Representatives of 88 countries compete for Miss Universe crown
MIAMI - Agence France-Presse
Miss Universe contestants Laurien Angelista, of Curacao, left, Yasmin Verheijen, of the Netherlands, and Kaci Fennell, of Jamaica, walk in the pool during the Yamamay swimsuit runway show, Wednesday, Jan. 14, 2015, in Doral, Fla. AFP PhotoRepresentatives of 88 countries will smile it out for the title of Miss Universe Sunday in a contest rattled by Miss Israel taking a selfie with Miss Lebanon, their countries' sworn enemies.
The beauty pageant will play out Sunday in the city of Doral starting at 8 pm (0000 GMT Monday) at a sports facility at Florida International University. A successor will be chosen to Miss Universe 2013, Gabriela Isler of Venezuela.
The world's lovelies staged a preliminary competition on Wednesday, parading first in casual wear, then formal night wear and finally in pink bikinis.
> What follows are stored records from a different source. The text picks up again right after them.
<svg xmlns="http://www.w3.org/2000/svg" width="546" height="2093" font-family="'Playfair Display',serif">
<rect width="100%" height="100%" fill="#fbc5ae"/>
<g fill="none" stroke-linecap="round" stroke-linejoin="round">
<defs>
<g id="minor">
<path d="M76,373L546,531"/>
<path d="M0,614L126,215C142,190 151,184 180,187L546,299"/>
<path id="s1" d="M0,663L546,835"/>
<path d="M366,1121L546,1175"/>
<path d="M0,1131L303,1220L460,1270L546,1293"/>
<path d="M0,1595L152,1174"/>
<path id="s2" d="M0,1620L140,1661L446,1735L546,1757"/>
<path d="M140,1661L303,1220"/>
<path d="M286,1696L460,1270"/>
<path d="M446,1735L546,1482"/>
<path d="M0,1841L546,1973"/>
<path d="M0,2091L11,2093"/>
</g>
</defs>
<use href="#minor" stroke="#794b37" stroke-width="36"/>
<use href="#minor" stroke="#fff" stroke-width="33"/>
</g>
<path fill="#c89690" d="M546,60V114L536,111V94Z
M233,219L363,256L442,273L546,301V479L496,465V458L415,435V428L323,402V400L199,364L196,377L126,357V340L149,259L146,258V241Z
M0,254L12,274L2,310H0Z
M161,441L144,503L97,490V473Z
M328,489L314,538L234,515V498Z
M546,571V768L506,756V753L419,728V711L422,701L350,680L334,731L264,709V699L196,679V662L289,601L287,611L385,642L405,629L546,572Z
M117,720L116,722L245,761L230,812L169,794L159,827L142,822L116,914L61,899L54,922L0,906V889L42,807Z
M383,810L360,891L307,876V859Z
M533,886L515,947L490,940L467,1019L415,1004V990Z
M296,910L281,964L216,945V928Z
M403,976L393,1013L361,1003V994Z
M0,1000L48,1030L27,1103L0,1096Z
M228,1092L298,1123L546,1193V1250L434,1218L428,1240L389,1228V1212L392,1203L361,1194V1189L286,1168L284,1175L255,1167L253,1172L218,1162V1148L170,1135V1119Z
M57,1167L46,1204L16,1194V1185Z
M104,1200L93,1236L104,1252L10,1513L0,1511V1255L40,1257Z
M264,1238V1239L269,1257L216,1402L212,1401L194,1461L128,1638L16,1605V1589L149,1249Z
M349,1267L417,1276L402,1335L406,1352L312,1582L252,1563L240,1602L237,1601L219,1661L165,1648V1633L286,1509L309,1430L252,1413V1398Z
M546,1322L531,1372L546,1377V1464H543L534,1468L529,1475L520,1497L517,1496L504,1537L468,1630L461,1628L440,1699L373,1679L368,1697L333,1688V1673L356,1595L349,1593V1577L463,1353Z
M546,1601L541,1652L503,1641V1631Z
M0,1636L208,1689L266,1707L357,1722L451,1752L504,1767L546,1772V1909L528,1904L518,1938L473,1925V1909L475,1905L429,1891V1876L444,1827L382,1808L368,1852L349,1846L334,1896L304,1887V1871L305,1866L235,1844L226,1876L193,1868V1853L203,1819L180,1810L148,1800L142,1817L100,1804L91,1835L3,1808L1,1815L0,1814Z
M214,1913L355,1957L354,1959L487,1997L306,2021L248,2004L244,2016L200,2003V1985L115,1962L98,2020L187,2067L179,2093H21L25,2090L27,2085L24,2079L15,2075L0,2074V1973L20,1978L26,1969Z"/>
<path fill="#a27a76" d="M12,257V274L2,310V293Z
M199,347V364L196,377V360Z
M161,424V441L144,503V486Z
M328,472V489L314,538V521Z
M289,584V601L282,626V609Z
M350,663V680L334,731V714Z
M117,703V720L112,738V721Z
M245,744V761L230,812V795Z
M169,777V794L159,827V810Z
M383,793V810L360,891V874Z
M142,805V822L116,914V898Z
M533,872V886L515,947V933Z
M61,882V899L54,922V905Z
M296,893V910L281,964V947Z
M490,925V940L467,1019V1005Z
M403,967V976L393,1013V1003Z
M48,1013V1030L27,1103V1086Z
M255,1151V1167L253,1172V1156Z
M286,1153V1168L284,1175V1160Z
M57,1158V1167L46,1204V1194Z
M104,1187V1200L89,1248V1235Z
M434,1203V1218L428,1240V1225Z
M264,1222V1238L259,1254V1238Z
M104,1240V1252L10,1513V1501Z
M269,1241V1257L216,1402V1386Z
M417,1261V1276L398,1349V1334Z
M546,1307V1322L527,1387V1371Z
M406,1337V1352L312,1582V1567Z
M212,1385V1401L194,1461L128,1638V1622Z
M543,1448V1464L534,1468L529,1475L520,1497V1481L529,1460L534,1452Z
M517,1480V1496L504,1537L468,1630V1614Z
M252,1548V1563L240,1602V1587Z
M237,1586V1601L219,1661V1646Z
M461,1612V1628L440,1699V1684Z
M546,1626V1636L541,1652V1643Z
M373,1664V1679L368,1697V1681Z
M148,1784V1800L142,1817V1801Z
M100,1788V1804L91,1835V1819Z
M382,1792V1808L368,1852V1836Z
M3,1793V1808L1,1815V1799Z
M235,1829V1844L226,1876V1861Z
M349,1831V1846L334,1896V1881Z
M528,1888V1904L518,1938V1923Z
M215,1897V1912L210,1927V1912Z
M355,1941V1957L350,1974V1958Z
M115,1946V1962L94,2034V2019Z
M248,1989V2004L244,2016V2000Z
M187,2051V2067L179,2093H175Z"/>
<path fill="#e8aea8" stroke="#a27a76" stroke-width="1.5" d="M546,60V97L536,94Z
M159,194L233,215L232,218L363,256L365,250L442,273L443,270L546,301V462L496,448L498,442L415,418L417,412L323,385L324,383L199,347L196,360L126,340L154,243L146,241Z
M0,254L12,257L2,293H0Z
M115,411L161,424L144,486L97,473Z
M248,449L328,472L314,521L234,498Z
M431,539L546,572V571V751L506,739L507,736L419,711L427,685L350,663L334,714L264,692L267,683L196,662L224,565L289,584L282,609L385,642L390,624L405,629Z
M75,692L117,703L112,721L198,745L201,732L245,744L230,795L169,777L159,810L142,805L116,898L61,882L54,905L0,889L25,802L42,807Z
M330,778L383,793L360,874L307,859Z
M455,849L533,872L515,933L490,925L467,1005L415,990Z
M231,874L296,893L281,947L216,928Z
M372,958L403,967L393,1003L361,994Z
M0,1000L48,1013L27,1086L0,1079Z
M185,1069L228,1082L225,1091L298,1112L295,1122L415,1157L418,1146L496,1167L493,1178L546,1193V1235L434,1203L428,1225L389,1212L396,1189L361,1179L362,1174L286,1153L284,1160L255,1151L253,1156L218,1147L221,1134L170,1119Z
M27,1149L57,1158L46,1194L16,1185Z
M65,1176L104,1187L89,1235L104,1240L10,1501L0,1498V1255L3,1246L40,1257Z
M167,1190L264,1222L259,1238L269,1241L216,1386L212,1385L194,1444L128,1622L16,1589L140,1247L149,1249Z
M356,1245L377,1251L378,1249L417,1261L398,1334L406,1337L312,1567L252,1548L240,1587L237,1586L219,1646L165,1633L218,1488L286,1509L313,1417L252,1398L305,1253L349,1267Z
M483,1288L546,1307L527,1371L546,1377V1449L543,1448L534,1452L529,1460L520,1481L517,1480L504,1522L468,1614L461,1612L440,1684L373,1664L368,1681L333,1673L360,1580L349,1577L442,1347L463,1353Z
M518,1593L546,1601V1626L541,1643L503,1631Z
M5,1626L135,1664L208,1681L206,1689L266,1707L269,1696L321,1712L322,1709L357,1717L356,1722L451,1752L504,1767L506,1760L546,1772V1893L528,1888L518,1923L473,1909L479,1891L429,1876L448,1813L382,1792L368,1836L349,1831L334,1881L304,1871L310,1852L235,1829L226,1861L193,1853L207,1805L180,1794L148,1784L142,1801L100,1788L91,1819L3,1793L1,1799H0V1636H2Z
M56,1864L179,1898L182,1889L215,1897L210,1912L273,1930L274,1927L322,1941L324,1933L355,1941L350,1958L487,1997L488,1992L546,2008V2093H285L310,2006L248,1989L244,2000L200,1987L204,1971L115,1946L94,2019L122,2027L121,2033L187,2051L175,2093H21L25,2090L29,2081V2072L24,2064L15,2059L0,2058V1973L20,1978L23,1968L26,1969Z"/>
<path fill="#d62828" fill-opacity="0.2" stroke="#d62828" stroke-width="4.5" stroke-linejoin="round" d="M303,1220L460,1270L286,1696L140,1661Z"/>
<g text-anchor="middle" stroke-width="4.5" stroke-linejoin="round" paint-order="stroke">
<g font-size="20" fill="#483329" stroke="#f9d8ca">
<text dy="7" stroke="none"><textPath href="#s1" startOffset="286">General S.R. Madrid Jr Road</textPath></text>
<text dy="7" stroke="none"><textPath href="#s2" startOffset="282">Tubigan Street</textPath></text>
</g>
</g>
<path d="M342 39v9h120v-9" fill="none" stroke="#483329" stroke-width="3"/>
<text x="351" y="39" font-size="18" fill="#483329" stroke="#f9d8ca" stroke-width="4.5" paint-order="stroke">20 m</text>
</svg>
People in the crowd waved national flags and clapped for their favorites.
That first battle weeded the field down to 15 finalists. But the names of those 15 chosen by a jury will be kept secret until Sunday.
On Sunday night, all the Miss Universe contestants will go on display before the final 15 are announced.
The winner will actually be crowned Miss Universe 2014 since the pageant was supposed to be held last year but was postpone until now. A 2015 pageant is to be held later in the year.
The winner will be chosen by a jury of five people, including Cuban actor William Levy, Philippine boxer Manny Pacquiao and two stars from US reality TV shows, Kristin Cavallari and Lisa Vanderpump.
The run up to Sunday's gala was controversial: Miss Israel took a selfie along with Miss Lebanon. That irritated the latter's country, which is technically at war with Israel.
Miss Lebanon, who was careful not to be seen next to her rival, explained that while she was posing with Miss Japan and Miss Slovenia, the Israeli beauty queen Doron Matalon came up to her by surprise, took a photo and posted it on Instagram.
"Too bad you can not put the hostility out of the game, only for three weeks of an experience of a lifetime that we can meet girls from around the world and also from the neighboring country," Matalon said on her Facebook page.
There has also been criticism of the $2.5 million contribution that the city of Doral made to the pageant, which is owned by Donald Trump. Local leaders were divided over whether the promotion for the city near Miami is worth that money.
Controversy aside, the contestants have endured a grueling process of preparation and activities around Doral and Miami, followed by a gaggle of journalists and fans.
"They say it is a beauty pageant, but the truth is that it is a beauty pageant of endurance, because it is not easy to be here. It is not easy to go on until four or five in the morning every" day and "wake up, look good, radiant and smile no matter how tired you are," said Miss Mexico, 24-year-old Josselyn Garciglia.
It is also hard to be far from home at a difficult time for your country, said Miss France, Camille Cerf, who was in France during the recent Islamic terror attacks.
"It's a bit difficult to be here and to not really understand what happened there and to not be able to help people there," she said.
Some Latin American contestants said that to win would bring happiness to their countries, in some cases saddled by violence, like Mexico, or economic crisis as in the case of Venezuela.
"We are doing everything possible to take that joy, that crown ... back to the people of Venezuela .... What I want is that we forget everything that is happening for just a short while," said Miss Venezuela Migbelis Lynette Castellanos, age 19.
Castellanos acknowledged she felt a special kind of pressure as Venezuelans are often favorites in the competition: the reining queen is from her country and Doral is home to many Venezuelan immigrants.
Venezuelans have won the Miss Universe crown seven times, surpassed only by the United States with eight.